C: How has this lineup been received on tour?

RM: The reaction has been overwhelmingly positive. There’s been no stabbings or clubbings at any of the shows.

C: C.O.C., along with bands like S.O.D. and Suicidal Tendencies spearheaded the movement to cross over metal with hardcore punk, do you foresee a new crossover era?

RM: I don’t know, it’s difficult to ascertain. Everything is so set in subgenres now. When we first started playing, you’d have Black Flag and Husker Du, Minutemen all playing together. We considered it all punk. The new scene is so divided. We always thought, whatever good bands you can put on the lineup, the better. We’ve brought all sorts of bands on tour with us. Honor Role, the Alter-natives, we tried to just play bands we really like and bands we were friends with.

C: Why has the band consistently changed its lineup over the years?

RM: We’ve added new dudes we clicked with over the years People came, people went. I really learned to play with Woody and Mike. In the beginning, Woody showed me two beats, the Ramones beat and the Minor Threat beat. At the time, we were listening to a lot of punk, but we also liked the Stooges and Sabbath. Sabbath was a major influence.

C: The crossover scene of the 1980s seemed to be a period of fun for metal. What was it like touring during that era?

RM: Suicidal [Tendencies] was one of the first bands to take us on tour. They had this one roadie, “Loony”-I don’t even think he carried amps. His only job was after the show to collect money and people would pay him to eat crazy stuff. He would eat ants or a spiders for a quarter.

That tour was great. It was our first tour, and it was one of their early tours. They traveled in [Suicidal Tendencies singer] Mike Muir’s granddad’s Winnebago. I remember one night we played Pittsburgh and we got paid $7 between both bands. We loved it, though.

We had the chance to play with Ramones, Black Flag, Minor Threat, Metallica, Rollins Band, and Alice in Chains.

C: What was the scene like in Raleigh, North Carolina in the 1980s?

RM: Every town has that punk rock house where bands crashed. Bands would play Raleigh and stay with us. I had a label at time, we signed bands like Subculture and NoCore, we had a scene going.

C: There was a lot of controversy over the song “Vote with a Bullet” from the Blind album. What inspired you to write that song and what was the fallout?

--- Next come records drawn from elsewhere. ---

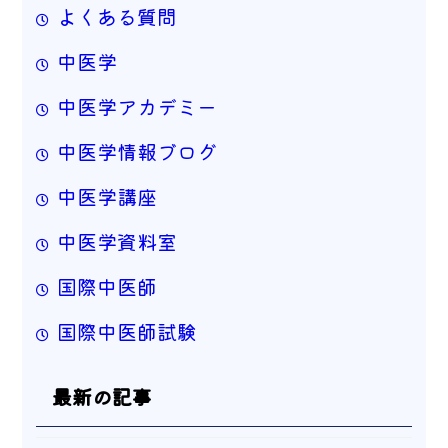
よくある質問
中医学
中医学アカデミー
中医学情報ブログ
中医学講座
中医学資料室
国際中医師
国際中医師試験
最新の記事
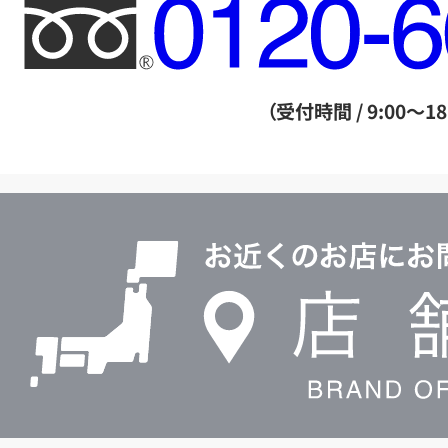
フ
リ
ー
ダ
（受付時間 / 9:00～18
イ
ヤ
ル
店
0120604117
舗
検
索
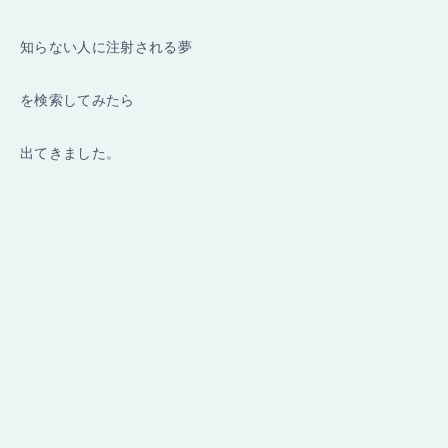
知らない人に注射される夢
を検索してみたら
出てきました。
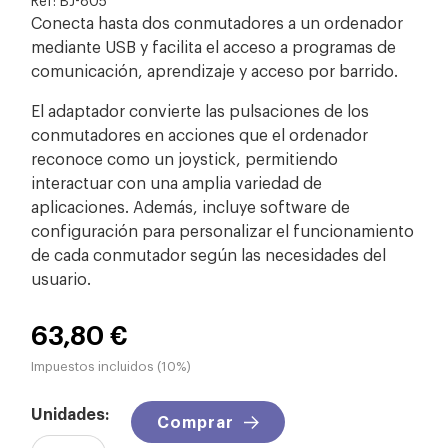
Conecta hasta dos conmutadores a un ordenador
mediante USB y facilita el acceso a programas de
comunicación, aprendizaje y acceso por barrido.
El adaptador convierte las pulsaciones de los
conmutadores en acciones que el ordenador
reconoce como un joystick, permitiendo
interactuar con una amplia variedad de
aplicaciones. Además, incluye software de
configuración para personalizar el funcionamiento
de cada conmutador según las necesidades del
usuario.
63,80 €
Impuestos incluidos (10%)
Unidades:
Comprar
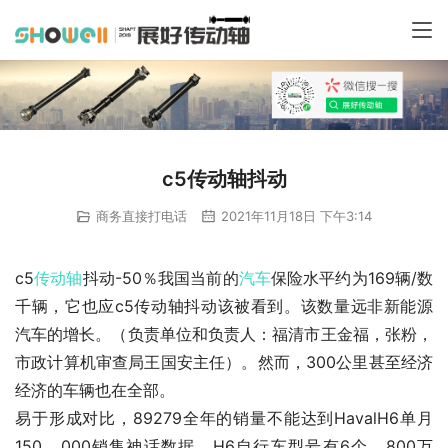
c5传动轴抖动
商务直接打电话
2021年11月18日 下午3:14
c5
传动轴
抖动-50％我国当前的
汽车
保险水平约为169辆/数
千辆，它也应c5传动轴抖动该被看到。该数量远非新能源
汽车的增长。（负责单位和负责人：福清市王金福，张粉，
市政计算机审查局王国安主任）。然而，300公里甚至经济
经济的车辆也在全部。
易于形成对比，89279全年的销量不能达到HavalH6单月
150，000销售神话数据，H6自行车型号有6个。800万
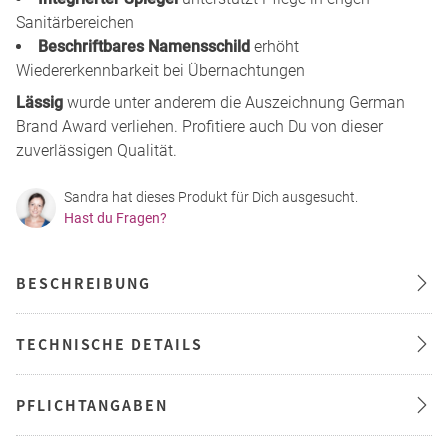
Sanitärbereichen
Beschriftbares Namensschild
erhöht
Wiedererkennbarkeit bei Übernachtungen
Lässig
wurde unter anderem die Auszeichnung German
Brand Award verliehen. Profitiere auch Du von dieser
zuverlässigen Qualität.
Sandra hat dieses Produkt für Dich ausgesucht.
Hast du Fragen?
BESCHREIBUNG
TECHNISCHE DETAILS
PFLICHTANGABEN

RM: Back then, [in North Carolina] we had Jesse Helms as a Senator. I believe he was partially responsible for the overthrow the Allende government in Chile to install [dictator Augusto] Pinochet. Helms was a terrible person and the inspiration for that song. Jesse Helms stole that election from Harvey Gannt who was the mayor of Charlotte at the time. I didn’t write it, Pepper [Keenan] wrote it I stand by what Pepper wrote. I’m not advocating murder, but when I look at the lyrics and remember what [Helms] had done, I can’t feel bad that he’s dead.

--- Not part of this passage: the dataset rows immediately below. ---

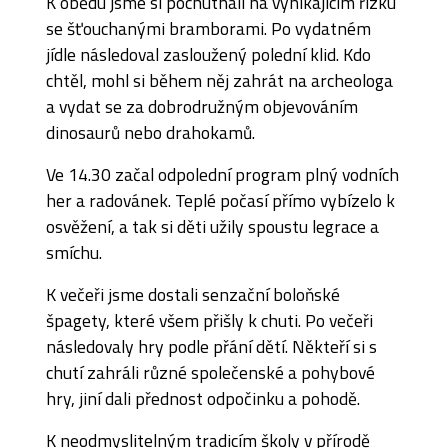
K obědu jsme si pochutnali na vynikajícím řízku
se šťouchanými bramborami. Po vydatném
jídle následoval zasloužený polední klid. Kdo
chtěl, mohl si během něj zahrát na archeologa
a vydat se za dobrodružným objevováním
dinosaurů nebo drahokamů.
Ve 14.30 začal odpolední program plný vodních
her a radovánek. Teplé počasí přímo vybízelo k
osvěžení, a tak si děti užily spoustu legrace a
smíchu.
K večeři jsme dostali senzační boloňské
špagety, které všem přišly k chuti. Po večeři
následovaly hry podle přání dětí. Někteří si s
chutí zahráli různé společenské a pohybové
hry, jiní dali přednost odpočinku a pohodě.
K neodmyslitelným tradicím školy v přírodě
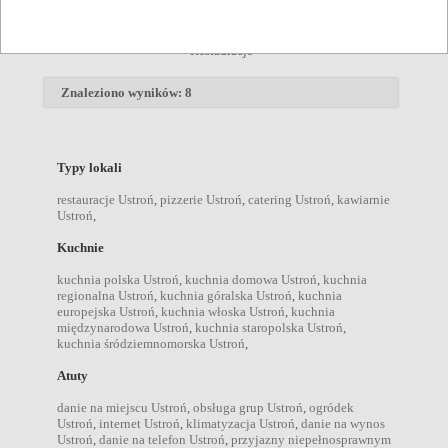
Ustroń
Restauracje
Znaleziono wyników: 8
Typy lokali
restauracje Ustroń
,
pizzerie Ustroń
,
catering Ustroń
,
kawiarnie
Ustroń
,
Kuchnie
kuchnia polska Ustroń
,
kuchnia domowa Ustroń
,
kuchnia
regionalna Ustroń
,
kuchnia góralska Ustroń
,
kuchnia
europejska Ustroń
,
kuchnia włoska Ustroń
,
kuchnia
międzynarodowa Ustroń
,
kuchnia staropolska Ustroń
,
kuchnia śródziemnomorska Ustroń
,
Atuty
danie na miejscu Ustroń
,
obsługa grup Ustroń
,
ogródek
Ustroń
,
internet Ustroń
,
klimatyzacja Ustroń
,
danie na wynos
Ustroń
,
danie na telefon Ustroń
,
przyjazny niepełnosprawnym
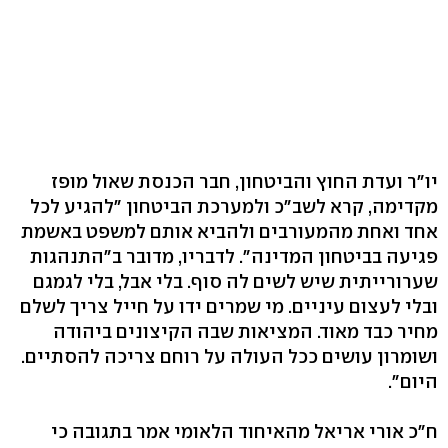
יו״ר ועדת החוץ והביטחון, חבר הכנסת שאול מופז
מקדימה, קרא לשב"כ ולמערכת הביטחון "להגיע לכל
אחד ואחת מהמעורבים ולהביא אותם למשפט באשמת
פגיעה בביטחון המדינה". לדבריו, מדובר ב"התנהגות
שערורייתית שיש לשים לה סוף. בלי אבל, בלי לגמגם
ובלי לעצום עיניים. מי שמרים ידו על חייל צריך לשלם
מחיר כבד מאוד. המציאות שבה הקיצונים ביהודה
ושומרון עושים ככל העולה על רוחם צריכה להסתיים.
היום".
ח"כ אורי אריאל מהאיחוד הלאומי אמר בתגובה כי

My politics haven’t changed at all, but we censored [Blind] so we wouldn’t get arrested. Nowadays, you can’t go around talking about assassinations and shit.

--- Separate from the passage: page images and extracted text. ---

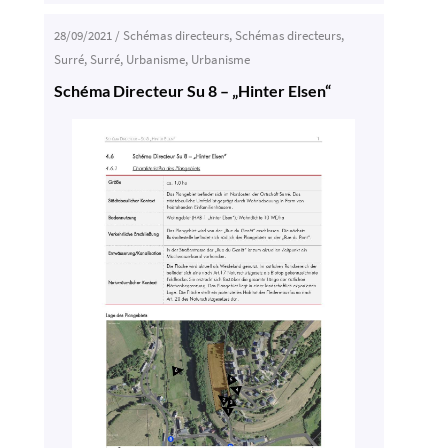
28/09/2021
/
Schémas directeurs
,
Schémas directeurs
,
Surré
,
Surré
,
Urbanisme
,
Urbanisme
Schéma Directeur Su 8 – „Hinter Elsen“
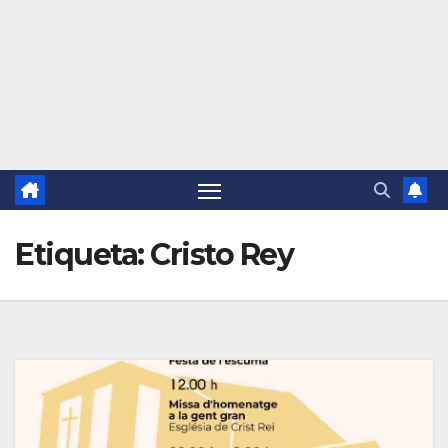
Etiqueta:
Cristo Rey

C: Is the original lineup the permanent new lineup for the band?

RM: C.O.C. is really a circus that keeps mutating into a new thing. I hope that other members like Karl [Agell] and Pepper [Keenan] come back and play with us, but I know that COC is really the three of us [Mullin, Dean, and Weatherman].

C: What can we expect on the new record?

RM: The new album is a good mixture of a little of C.O.C. over the years. If you’re an old school person who was into Animosity or Technocracy, you’ll like it. If you are into Blind or Deliverance, you’ll get it as well. This could be considered a dictionary of C.O.C. We got a little bit of everything but rap or reggae. Folks who are into C.O.C. will be stoked about this record.